Source extract
------------------------------------------------------------------------

We are a team of researchers from the UK and Canada that are interested in understanding how attraction influences what we are looking for in a partner.

We believe that being asexual does not reduce our desire to engage in a romantic relationship with a significant other person. Similarly, we also believe that being aromantic does not exclude wanting to engage in a close bond with a significant other. Previous research into partner preferences has almost exclusively focussed on allosexual (specifically heterosexual) individuals. Furthermore, due to this strong focus on heterosexuality, the differential roles that sexual and romantic attraction might play have not yet been established.

 

Who can take part:

TLDR: anyone 18 years or older.

For the present study we are looking for participants from a wide range of the sexual and romantic attraction spectra: Whether you identify as asexual, greysexual, demisexual, allosexual (hetero-, homo-, bi-, pan-sexual), or are currently unsure about your sexual orientation, you are very welcome to take part. Similarly, we would also like to invite people whose romantic orientation falls anywhere within the spectrum from aromantic to alloromantic. We are also happy for you to share this study invitation with any friends or family members that you think might be interested. The only requirement is that you need to be 18 years or older.

 

We would love to get input from both cis- or trans-gendered individuals, however, please note that a robust analysis is only possible when we get a sufficient amount of responses from each group. That means, only if we get responses from many trans-gendered individuals can we analyse this group’s data as well.

------------------------------------------------------------------------

Problem 1
According to the study invitation, why can data from trans-gendered individuals be analyzed only if many of them respond? Answer in one to three sentences.
Problem 2
Please rewrite everything in the study invitation from "We are a team" down to "yet been established.", changing "partner" to "companion".
Draw only on the study invitation.

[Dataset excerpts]
------------------------------------------------------------------------

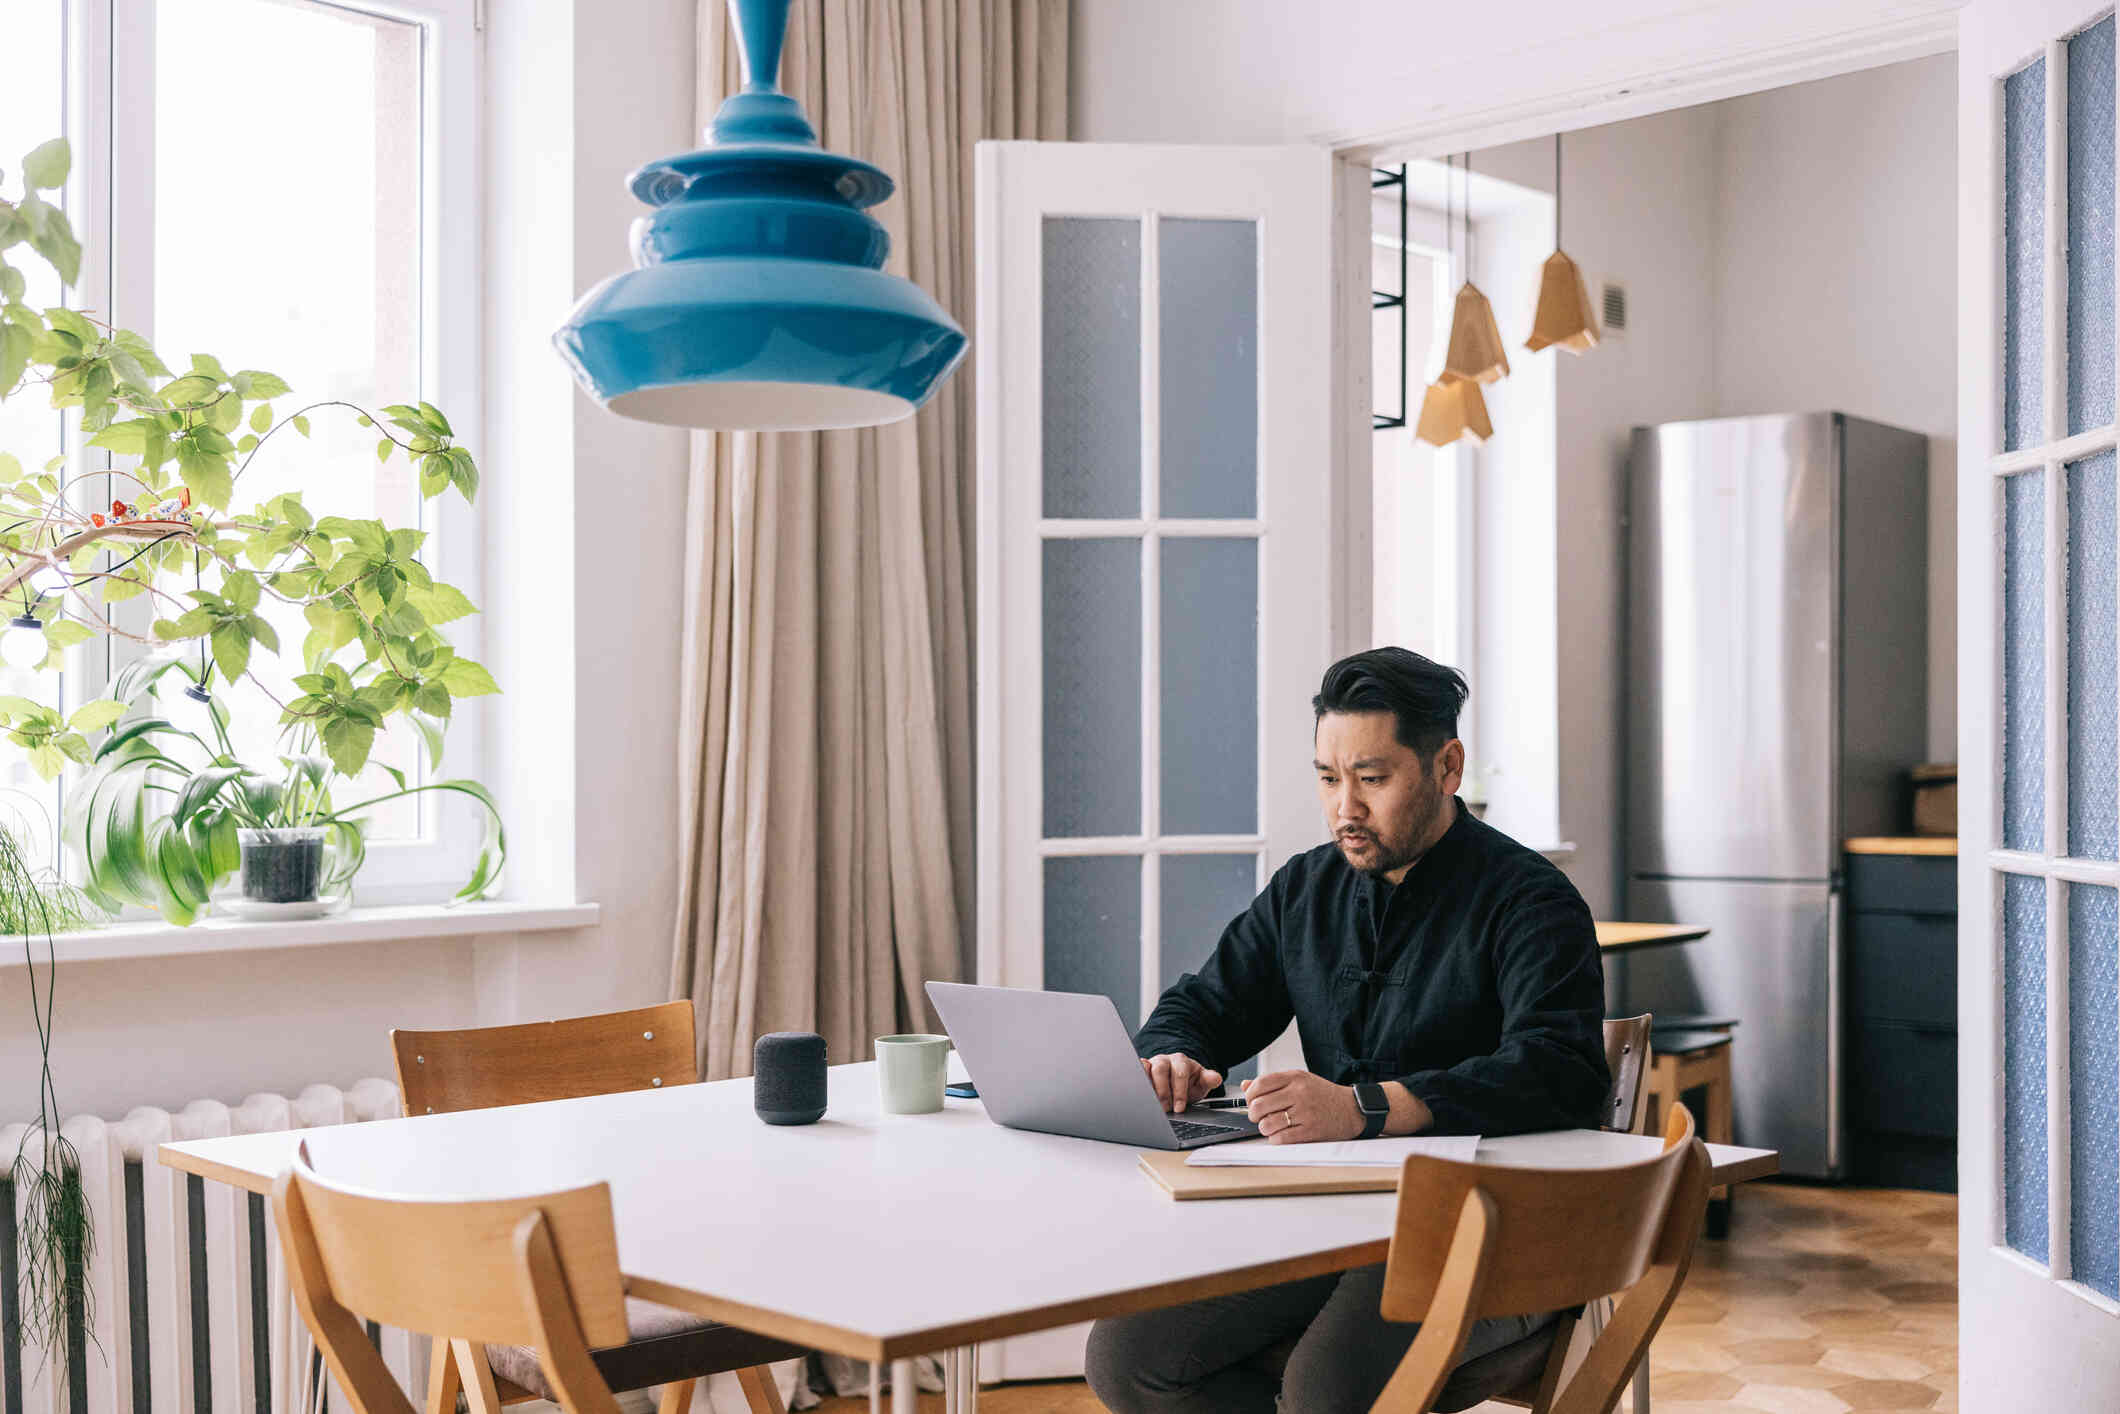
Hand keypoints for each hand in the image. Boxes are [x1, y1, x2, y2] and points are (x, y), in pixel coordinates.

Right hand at [1140, 1053, 1223, 1112]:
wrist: (1178, 1083)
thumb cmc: (1189, 1084)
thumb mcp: (1201, 1084)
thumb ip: (1209, 1080)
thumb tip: (1216, 1078)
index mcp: (1181, 1062)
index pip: (1180, 1074)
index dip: (1180, 1092)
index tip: (1180, 1108)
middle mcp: (1165, 1060)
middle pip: (1161, 1070)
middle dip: (1163, 1092)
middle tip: (1166, 1109)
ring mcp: (1152, 1064)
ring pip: (1147, 1069)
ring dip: (1149, 1088)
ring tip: (1152, 1103)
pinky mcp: (1142, 1070)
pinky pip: (1137, 1069)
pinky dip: (1137, 1077)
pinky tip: (1138, 1089)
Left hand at [1242, 1070, 1362, 1143]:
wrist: (1352, 1109)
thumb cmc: (1324, 1095)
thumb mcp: (1300, 1081)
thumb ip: (1273, 1083)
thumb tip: (1246, 1086)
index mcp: (1295, 1078)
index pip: (1261, 1083)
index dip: (1249, 1095)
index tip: (1250, 1101)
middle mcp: (1299, 1093)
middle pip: (1260, 1105)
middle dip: (1253, 1114)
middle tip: (1258, 1117)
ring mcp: (1305, 1112)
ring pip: (1268, 1123)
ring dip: (1264, 1128)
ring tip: (1270, 1127)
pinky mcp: (1310, 1130)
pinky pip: (1282, 1137)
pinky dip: (1275, 1139)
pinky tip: (1280, 1135)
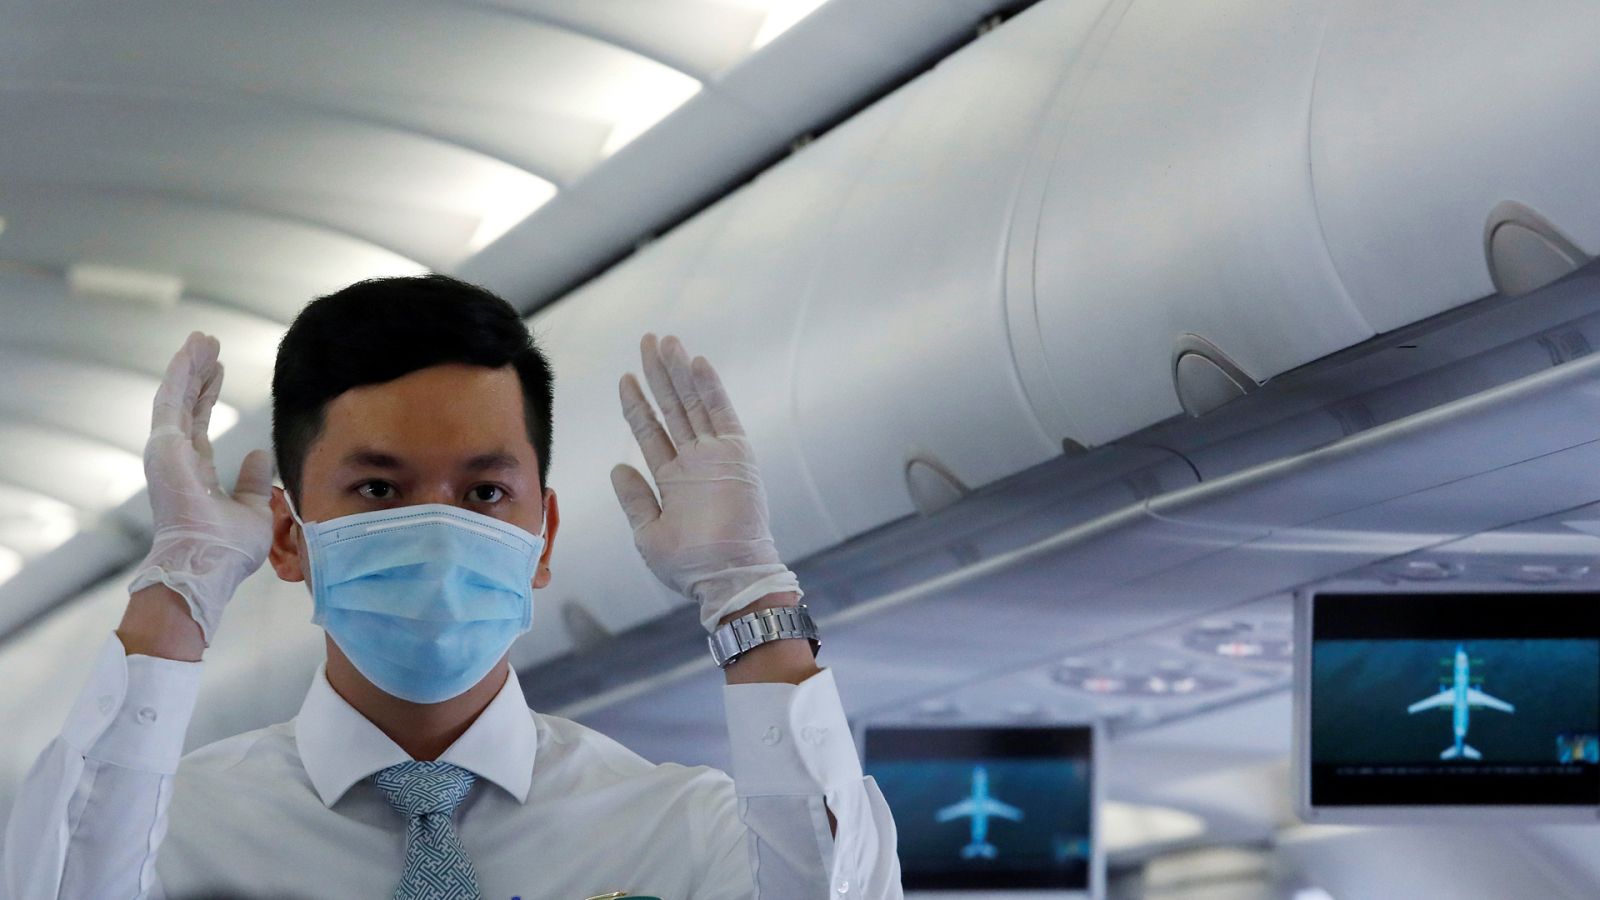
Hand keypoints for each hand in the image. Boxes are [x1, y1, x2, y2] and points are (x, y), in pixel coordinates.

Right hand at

------------------------------------------------------------------------

Task output 1
A robust analysis is only possible when the researchers receive a sufficient amount of responses from each group. So the data from trans-gendered individuals can be analyzed only if many of them take part.

Task output 2
We are a team of researchers from the UK and Canada that are interested in understanding how attraction influences what we are looking for in a companion.

We believe that being asexual does not reduce our desire to engage in a romantic relationship with a significant other person. Similarly, we also believe that being aromantic does not exclude wanting to engage in a close bond with a significant other. Previous research into companion preferences has almost exclusively focussed on allosexual (specifically heterosexual) individuals. Furthermore, due to this strong focus on heterosexuality, the differential roles that sexual and romantic attraction might play have not yet been established.